La Commission déplore que la France n’arrive qu’au 14e rang des pays de l’Union européenne pour l’accès des ménages à Internet (49 % contre une moyenne à 54 %). 45 % de la population française ne se connecte jamais à Internet et la part de l’économie numérique dans la production française n’est que de 6 % au lieu de 13 % aux États-Unis et 17 % en Corée.
Présentée comme l’un des moteurs de la croissance pour les années à venir, le numérique est au cœur des propositions de la Commission Attali. C’est un sujet moins polémique que d’autres thèmes mais ce n’est pas simple pour autant.

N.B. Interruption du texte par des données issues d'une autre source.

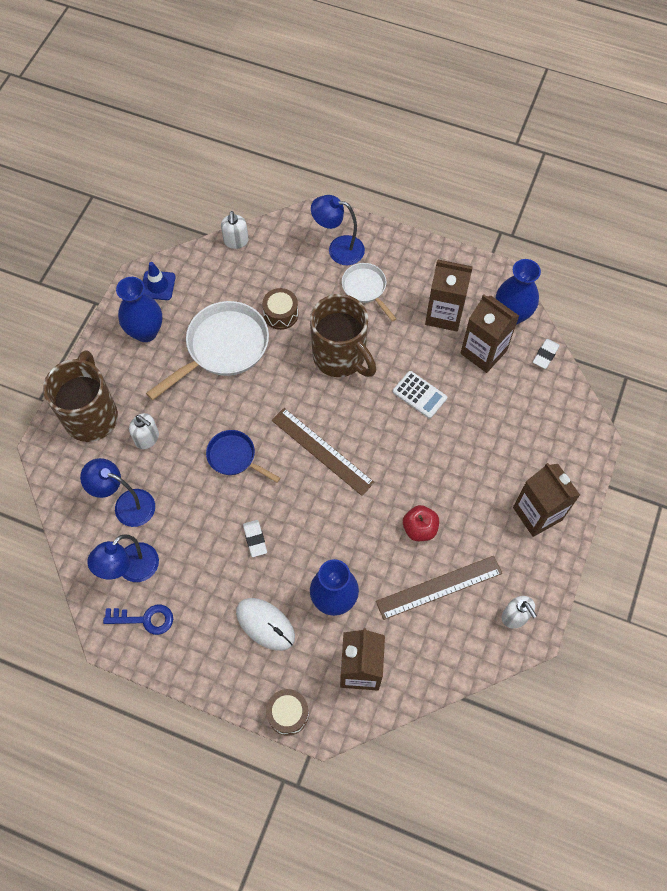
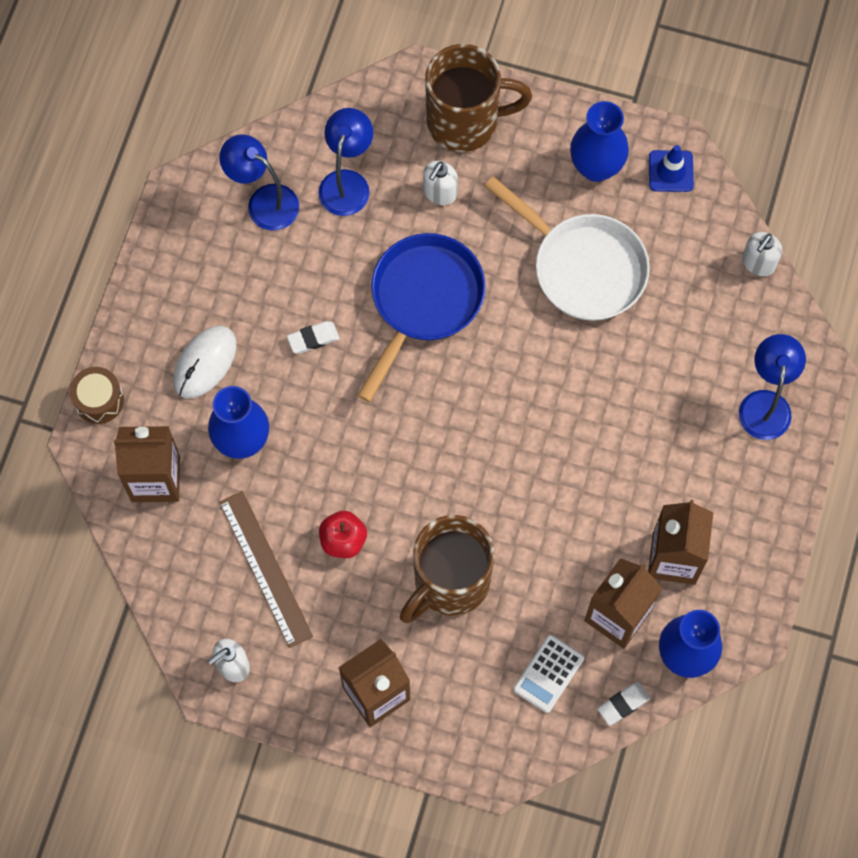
camera: 85 degrees right, 5 degrees up
(145, 619) = (203, 226): blue key -> none
(234, 457) = (423, 301): blue pan -> blue pan, size x1.79
(236, 241) = (758, 263): white soap dispenser -> white soap dispenser turned 45 degrees counterclockwise
(281, 314) = (645, 336): brown drum -> none
(322, 451) = (442, 409): brown ruler -> none
(340, 357) = (586, 421): brown mug -> brown mug (449, 583)
(365, 288) = (703, 446): white pan -> none
(419, 395) = (539, 530): white calculator -> white calculator (548, 674)
(545, 355) = (623, 704): white eraser -> white eraser turned 60 degrees counterclockwise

Ainsi, le rapport plaide pour une « stratégie numérique ambitieuse ». Il préconise la mise en place du très haut débit « pour tous, à domicile, dans l’espace numérique de travail et dans l’administration ». Objectif : « 100% des Français connectés à l’ADSL », a dit Jacques Attali qui souhaite que 75% des Français deviennent des utilisateurs réguliers d’Internet.
Le rapport prévoit un raccordement massif des Français en deux temps : d’abord du haut débit pour tous d’ici à 2011, une sorte de « socle numérique minimal ». Les technologies sont connues et elles sont déjà : c’est l’ADSL pour les connexions fixes et le WIMAX pour des connexions sans fil longues distance ainsi que l’UMTS pour les accès en mobilité. A cela, on peut ajouter la télévision numérique terrestre et la future télévision numérique mobile.
Après ce minimum garanti pour 2011, toujours selon le rapport Attali, cap sur 2016. Dans 8 ans, il faut que tous les Français puissent disposer de connexions à très haut débit dans les foyers, les entreprises et les écoles. Là, ce sera sans doute la fibre optique pour la vidéo et les communications en haute définition. En fait, rien de très nouveau sous le soleil puisqu’on parle de cela depuis le début de la révolution Internet dans les années 90. Le problème, c’est que c’est plus facile à dire qu’à faire. Les internautes des villes seront comme d’habitude servis en premiers mais pour les internautes des champs ce sera plus dur. Se pose l’éternelle question des « zones blanches », ces régions de France privées d’ADSL et parfois même de téléphone mobile où les opérateurs ne vont pas car ils n’y voient pas d’intérêt économique. Or, le rapport Attali considère justement le haut débit et le très haut débit comme un moyen indispensable de désenclavement et de développement économique des zones rurales.
Le nerf de la guerre étant toujours l’argent, il est notamment question d’un soutien fiscal pour l’équipement en haut débit des foyers en zone blanche.